**Directions:** Filter the listing so that only lines with the word "premium" remain.
------------------------------
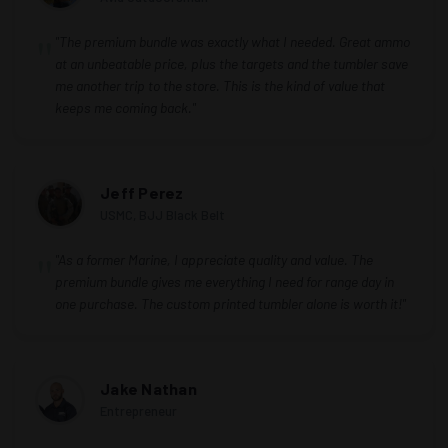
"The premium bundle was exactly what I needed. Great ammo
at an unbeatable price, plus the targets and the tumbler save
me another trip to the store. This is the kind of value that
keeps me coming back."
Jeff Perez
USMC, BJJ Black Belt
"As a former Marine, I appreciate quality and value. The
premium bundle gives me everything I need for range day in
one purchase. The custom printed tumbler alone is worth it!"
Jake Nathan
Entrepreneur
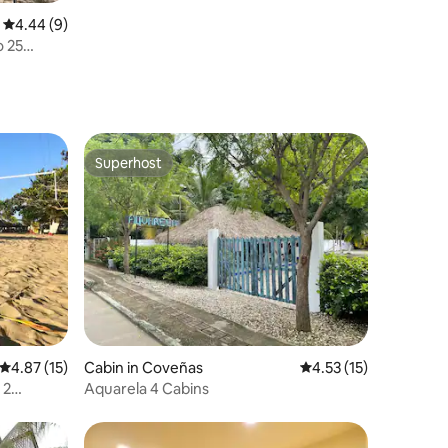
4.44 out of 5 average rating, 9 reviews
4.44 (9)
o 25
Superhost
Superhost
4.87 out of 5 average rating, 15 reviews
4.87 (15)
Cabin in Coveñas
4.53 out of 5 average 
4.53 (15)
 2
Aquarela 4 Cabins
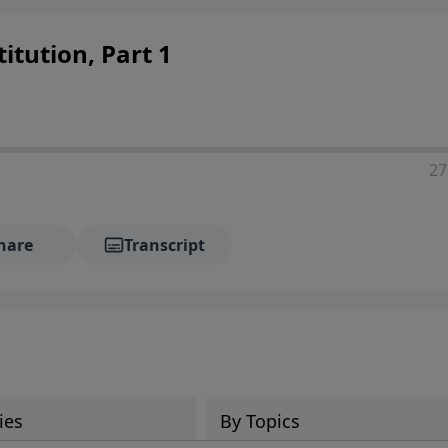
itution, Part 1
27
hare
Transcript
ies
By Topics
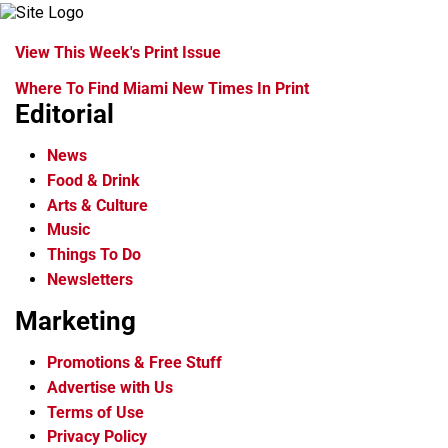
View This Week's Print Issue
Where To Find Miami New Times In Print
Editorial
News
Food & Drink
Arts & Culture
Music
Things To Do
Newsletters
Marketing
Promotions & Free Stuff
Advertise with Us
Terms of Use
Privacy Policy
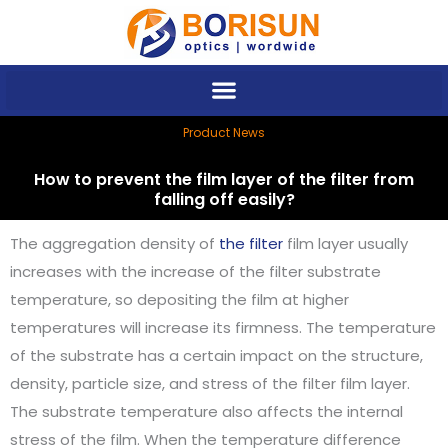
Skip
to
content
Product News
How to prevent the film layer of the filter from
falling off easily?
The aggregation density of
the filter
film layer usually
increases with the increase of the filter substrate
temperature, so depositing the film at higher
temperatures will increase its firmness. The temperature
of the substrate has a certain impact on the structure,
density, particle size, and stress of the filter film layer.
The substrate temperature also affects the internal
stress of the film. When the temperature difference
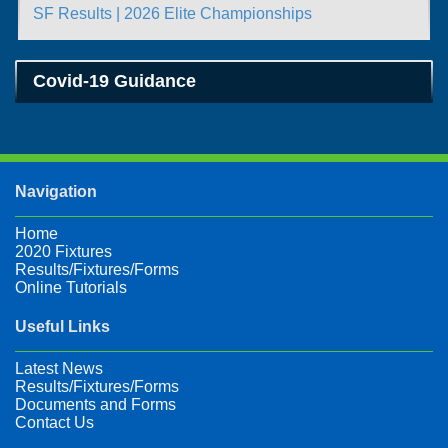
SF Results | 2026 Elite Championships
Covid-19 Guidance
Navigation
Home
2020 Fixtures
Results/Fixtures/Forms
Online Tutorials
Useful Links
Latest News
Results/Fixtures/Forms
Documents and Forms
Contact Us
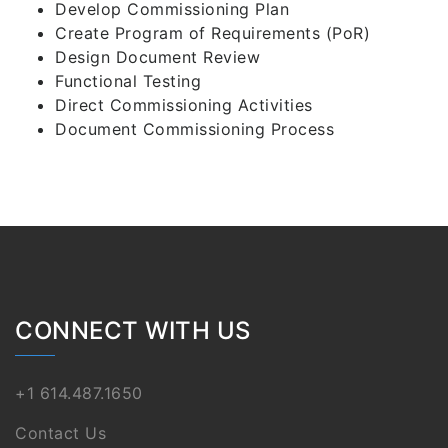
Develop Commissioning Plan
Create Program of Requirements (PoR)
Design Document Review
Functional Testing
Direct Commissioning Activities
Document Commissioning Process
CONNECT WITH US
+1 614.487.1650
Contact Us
------------------------------
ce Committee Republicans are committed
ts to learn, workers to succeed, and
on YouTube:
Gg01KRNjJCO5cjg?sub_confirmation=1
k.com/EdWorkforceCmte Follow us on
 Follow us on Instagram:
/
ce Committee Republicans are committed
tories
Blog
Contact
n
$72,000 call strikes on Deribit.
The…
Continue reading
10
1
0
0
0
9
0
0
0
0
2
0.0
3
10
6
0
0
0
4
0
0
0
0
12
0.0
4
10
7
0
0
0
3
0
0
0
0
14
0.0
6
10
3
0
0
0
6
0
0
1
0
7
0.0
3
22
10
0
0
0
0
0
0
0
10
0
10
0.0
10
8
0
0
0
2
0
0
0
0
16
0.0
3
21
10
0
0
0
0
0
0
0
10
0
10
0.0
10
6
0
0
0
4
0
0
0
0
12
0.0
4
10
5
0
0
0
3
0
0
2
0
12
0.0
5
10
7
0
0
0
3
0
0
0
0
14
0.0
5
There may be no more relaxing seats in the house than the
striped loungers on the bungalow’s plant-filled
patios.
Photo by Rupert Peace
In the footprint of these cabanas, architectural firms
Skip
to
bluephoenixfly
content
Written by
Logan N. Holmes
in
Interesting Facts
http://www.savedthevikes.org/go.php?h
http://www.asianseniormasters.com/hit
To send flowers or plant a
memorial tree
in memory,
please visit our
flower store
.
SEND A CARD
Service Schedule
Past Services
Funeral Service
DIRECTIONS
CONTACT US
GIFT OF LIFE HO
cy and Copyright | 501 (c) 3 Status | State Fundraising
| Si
------------------------------
**Task answer:**
"The premium bundle was exactly what I needed. Great ammo
premium bundle gives me everything I need for range day in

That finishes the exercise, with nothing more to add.